<Back
Still no clear conclusion in Coke debate
SGA resolution, failed initiative leave student position unclear
by Katie Jares
When Jenny Dale ’06 was younger her parents “took a two-year-old and a four-year-old to live in a war zone.”
For four years of her life, Dale lived in El Salvador amid that nation’s civil war. She says her experience led to a deep shared connection to Latin America. Years later, her father went to Colombia.
Her father’s reports moved Dale, then a junior, to help organize last year’s Coca-Cola boycott with the Latin American Solidarity Group (LASG).
“As a consumer on a campus that supported Coca-Cola exclusively … this is one small, little thing I can do,” she said. “Corporations have a lot of power in the world … they need to take responsibility.”
Dale and LASG wrote and advocated the Coca-Cola resolution through Joint Board this year. At least 20 percent of the student body must vote in favor, in addition to a SGA resolution, for a boycott to go into effect. The SGA standards for student initiatives are different. In order for an initiative to pass, 50 percent of students must vote, and two-thirds of student votes must be in favor of an initiative. Only 55 percent of students who voted cast their votes in favor of the Nov. 9 student initiative to boycott Coke. The initiative failed.
The impact of last year’s Coca-Cola boycott was hotly debated on campus and Plans. Proponents of the boycott say last year’s boycott caused a 40 percent decrease in Coke consumption on campus.
“The reduction was more like four percent,” said Director of Dining Services Dick Williams. “There was some effect on fountain syrup and in the vending area.” Still, both Williams and John Kalkbrenner, vice president of College Services, said local Coca-Cola employees took notice.
“The managers at Coca-Cola were quite concerned about the boycott. Last year they sent representatives from a number of Coke entities to visit campus and talk with a group of students, faculty and staff,” said Kalkbrenner. “I believe that they sent a total of seven managers from such locations as Ames Iowa, Coke headquarters in Atlanta and from Coca-Cola FEMSA in Costa Rica.”
Since more than 20 percent of students did support a Coca-Cola boycott, there could be a debate over whether stickers announcing the boycott should go back up on fountain dispensers and machines.
Though there is no certainty about whether boycott stickers will go up, Coke alternatives are available in dining halls and the Forum. Tea, coffee, milk, V8 juices, most fruit energy drinks sold in Forum Express and any beverage at Bob’s Underground Café are non-Coke brands.

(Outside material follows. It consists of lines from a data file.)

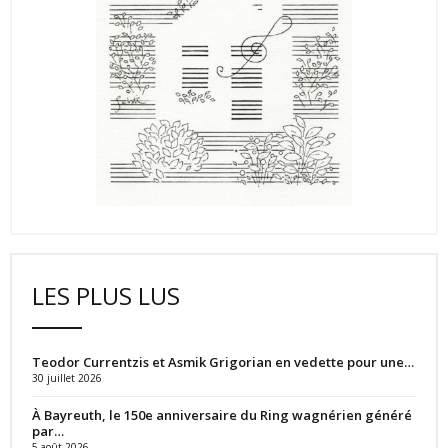
LES PLUS LUS
Teodor Currentzis et Asmik Grigorian en vedette pour une…
30 juillet 2026
À Bayreuth, le 150e anniversaire du Ring wagnérien généré
par…
5 août 2026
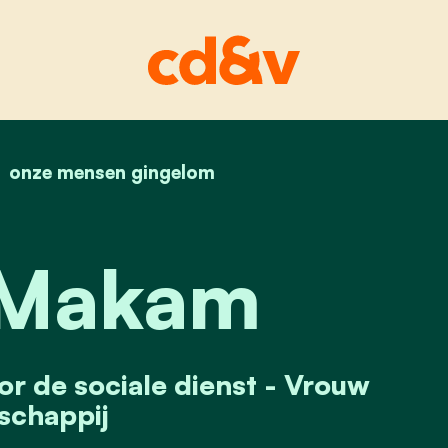
home
onze mensen gingelom
diane makam
 Makam
or de sociale dienst - Vrouw
schappij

Williams hoped that confrontation can be avoided. “I do not wish to get caught between the two sides of this issue,” he said. “I would prefer for the student groups and SGA [to] resolve differences amongst the student body.”
Kalkbrenner felt the initiative did not pass this year because of increased information on campus. “This year, as I understand it, the students had more debate about the boycott and the evidence for and against Coke. I am delighted to see that,” he said. “That is what a liberal arts education is about: learning to think.”
Joint Board Senators Max Postman ’08, Davis Hart ’08, Justin Abramson ’08 and Matt Johnshoy ’06 organized the “anti-anti-Coke” campaign in response to what they call “fluff sources” such as killercoke.com cited on boycott posters. The senators formed an ad-hoc committee to find objective sources of information.
“Most of our sources came through their sources,” Postman explained. Ultimately, the group felt LASG and boycott supporters were not providing a full picture of the issues in Colombia.
“This is a college where ideals get put before facts and people are unwilling to be challenged,” Postman said. “It’s enthusiasm that borders on hysteria.”
Postman also said the group was uncomfortable about the alternatives offered. “Good alternatives were not offered. In fact, alternatives were viewed as irrelevant. No consideration was given for the [human rights] record of Pepsi.”